MarineSPEED: Spatial cross-validation and variograms

As one of the downloads of the MarineSPEED dataset I’m trying to create a spatially disjoint set of subsamplings of the original dataset in order to reduce the spatial sorting bias (Hijmans 2012). One of the possible approaches is an adaptation of the one used by sdmtoolbox for spatial jackknifing:

  1. create voronoi polygons for all points
  2. spatially cluster points
  3. merge voronoi polygons of the same cluster
  4. clip the voronoi polygons with some buffer around the points

For this last step I need to define the buffer distance and decided to use the fit variograms to a selection of the Bio-ORACLE and MARSPEC rasters and use the range as an indication of the buffer distance.

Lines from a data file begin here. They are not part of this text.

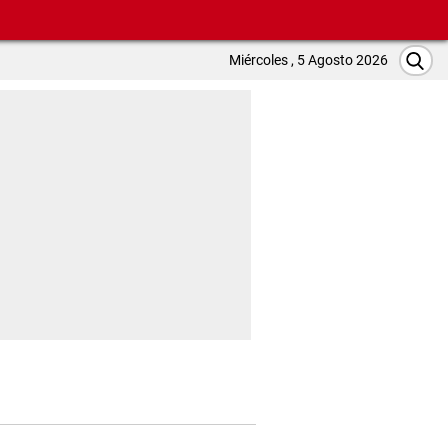
Miércoles , 5 Agosto 2026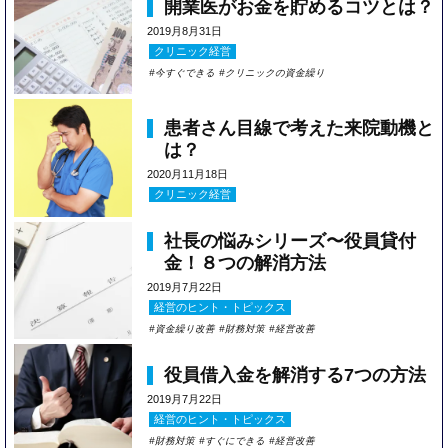
開業医がお金を貯めるコツとは？
2019月8月31日
クリニック経営
今すぐできる
クリニックの資金繰り
患者さん目線で考えた来院動機と
は？
2020月11月18日
クリニック経営
社長の悩みシリーズ〜役員貸付
金！８つの解消方法
2019月7月22日
経営のヒント・トピックス
資金繰り改善
財務対策
経営改善
役員借入金を解消する7つの方法
2019月7月22日
経営のヒント・トピックス
財務対策
すぐにできる
経営改善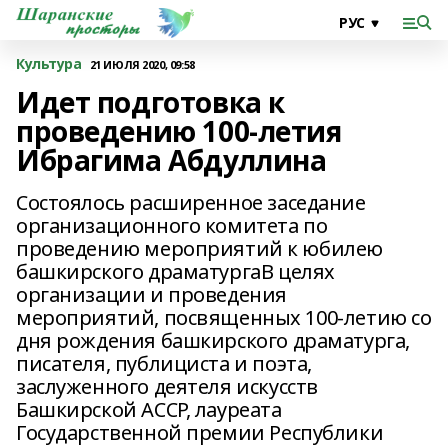
Культура
21 ИЮЛЯ 2020, 09:58
Идет подготовка к
проведению 100-летия
Ибрагима Абдуллина
Состоялось расширенное заседание
организационного комитета по
проведению мероприятий к юбилею
башкирского драматургаВ целях
организации и проведения
мероприятий, посвященных 100-летию со
дня рождения башкирского драматурга,
писателя, публициста и поэта,
заслуженного деятеля искусств
Башкирской АССР, лауреата
Государственной премии Республики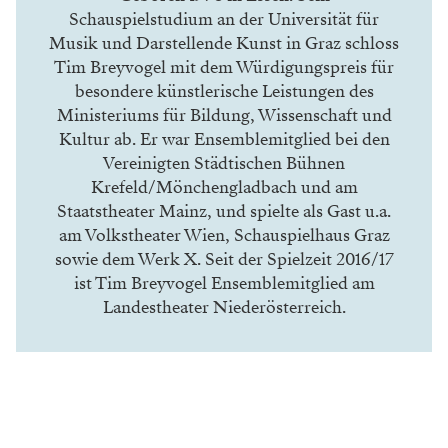
Schauspielstudium an der
Universität für
Musik und Darstellende Kunst
in Graz schloss
Tim Breyvogel mit dem Würdigungspreis für
besondere künstlerische Leistungen des
Ministeriums für Bildung, Wissenschaft und
Kultur ab. Er war Ensemblemitglied bei den
Vereinigten Städtischen Bühnen
Krefeld/Mönchengladbach und am
Staatstheater Mainz, und spielte als Gast u.a.
am
Volkstheater Wien
, Schauspielhaus Graz
sowie dem Werk X. Seit der Spielzeit 2016/17
ist Tim Breyvogel Ensemblemitglied am
Landestheater Niederösterreich.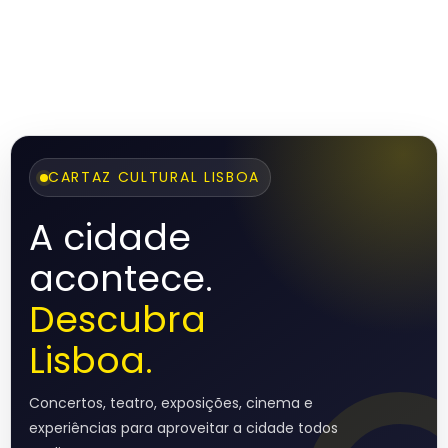
CARTAZ CULTURAL LISBOA
A cidade
acontece.
Descubra
Lisboa.
Concertos, teatro, exposições, cinema e
experiências para aproveitar a cidade todos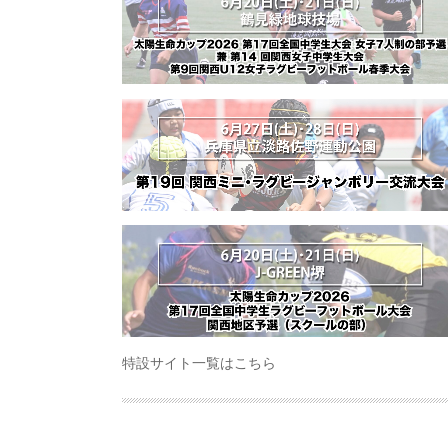
特設サイト一覧はこちら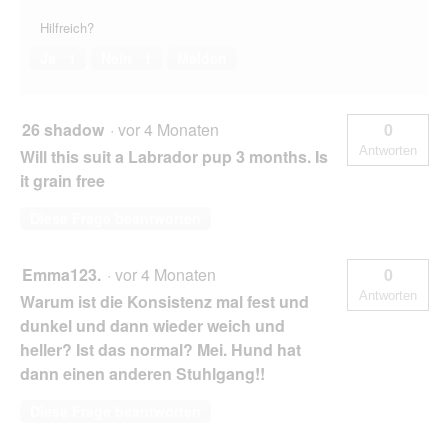
Hilfreich?
Ja ·
1
Nein ·
1
Melden
26 shadow
·
vor 4 Monaten
0
Antworten
Will this suit a Labrador pup 3 months. Is
it grain free
Diese Frage beantworten
Emma123.
·
vor 4 Monaten
0
Antworten
Warum ist die Konsistenz mal fest und
dunkel und dann wieder weich und
heller? Ist das normal? Mei. Hund hat
dann einen anderen Stuhlgang!!
Diese Frage beantworten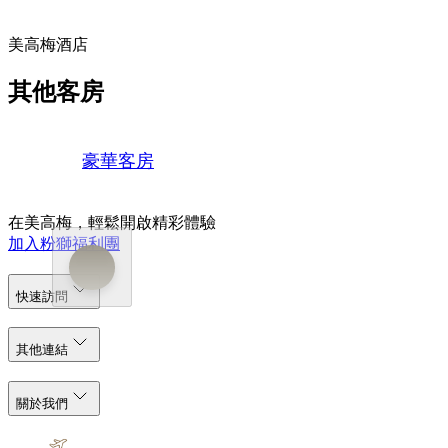
美高梅酒店
其他客房
豪華客房
在美高梅，輕鬆開啟精彩體驗
加入粉獅福利團
快速訪問
其他連結
關於我們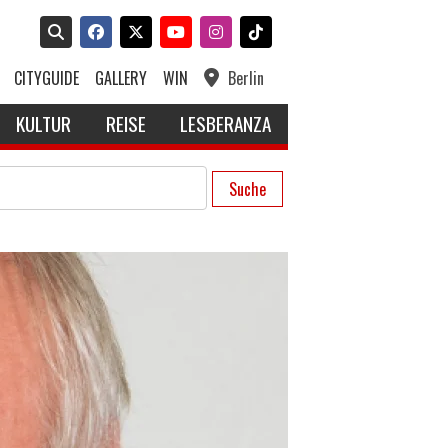
CITYGUIDE
GALLERY
WIN
Berlin
KULTUR
REISE
LESBERANZA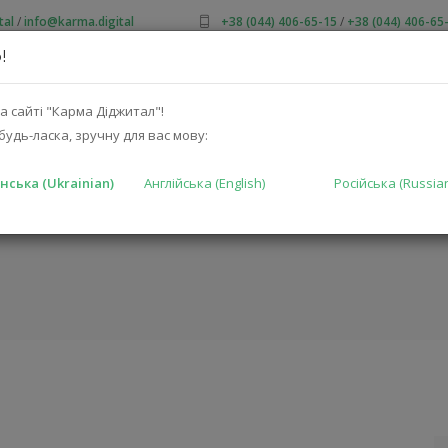
tal
/
info@karma.digital
+38 (044) 406-65-15
/
+38 (044) 406-65
!
ПРО НАС
АКЦІЇ
КАТАЛОГ
РІШЕННЯ
ВИРОБНИКА
а сайті "Карма Діджитал"!
будь-ласка, зручну для вас мову:
нська (Ukrainian)
Англійська (English)
Російська (Russia
ГОЛОВНА
КАТАЛ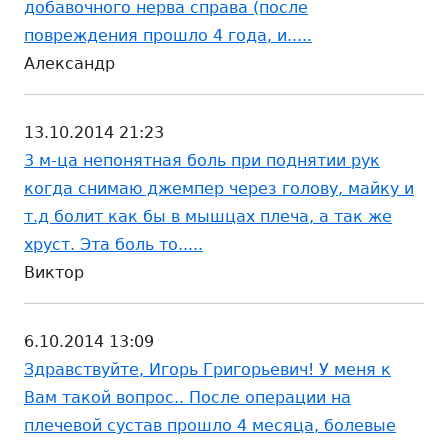
добавочного нерва справа (после
повреждения прошло 4 года, и.....
Александр
13.10.2014 21:23
3 м-ца непонятная боль при поднятии рук
когда снимаю джемпер через голову, майку и
т.д болит как бы в мышцах плеча, а так же
хруст. Эта боль то.....
Виктор
6.10.2014 13:09
Здравствуйте, Игорь Григорьевич! У меня к
Вам такой вопрос.. После операции на
плечевой сустав прошло 4 месяца, болевые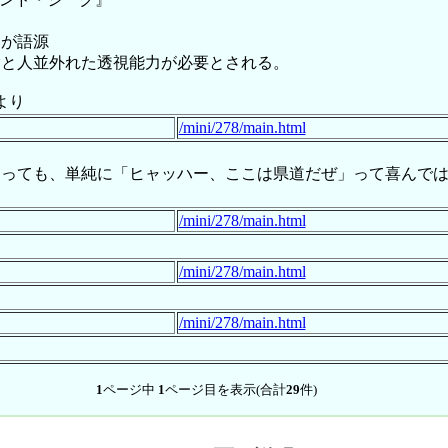
」が語源
験と人並外れた透視能力が必要とされる。
より
/mini/278/main.html
あっても、単純に「ヒャッハー、ここは県道だぜ」って喜んで
/mini/278/main.html
/mini/278/main.html
/mini/278/main.html
1
ページ中
1
ページ目を表示(合計
29
件)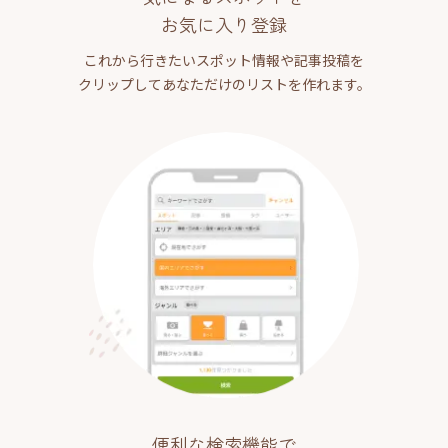
お気に入り登録
これから行きたいスポット情報や記事投稿を
クリップしてあなただけのリストを作れます。
便利な検索機能で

201, 325, 810, 1172, 433, 1919, 2254,1556,790,2145
,749 # salinity

Raster Range (cutoff=1000) Range (cutoff=2000)
calcite 100 201
ph 604 790
sst 1400 2717
chlorophyl 300 325
chlorophyl range 40 810
mean cloud fraction 700 1172
mean diffuse attenuation 255 433
dissolved oxygen 907 1919
nitrate 1402 2254
photosynthetically available radiation 755 1556
phosphate 1360 2154
salinity 536 749
silicate 240 2184
sst range 666 1238
bathymetry 325 530
salinity variance 390 223

I fitted gaussian variogram models with the gstat package from 20000 random sample points of the rasters. Cutoff was set to 1000 and another time to 2000. The 2 starting models tried where vgm(1,”Gau”,100,1) and vgm(1,”Gau”,1000,1) as they didn’t always converge when only trying one starting model. The Gaussian model was used as based on visual inspection it seemed to fit better models with shorter ranges which gives as a more conservative estimate of the range. Note that the cutoff has a big influence on model results especially on those models with range values around 1000 and more. For example refitting the model for “dissolved oxygen” with a cutoff of 500 gives a range of 448 as compared to a range 907 when the cutoff is set to 1000.

From these results we can conclude that range of spatial autocorrelation is very large for most rasters and picking a buffer size of 200km for the spatial cross-validation is a reasonable value with only 2 of 17 rasters having a smaller range a cutoff 1000 and no rasters having a smaller range when the cutoff is set to 2000.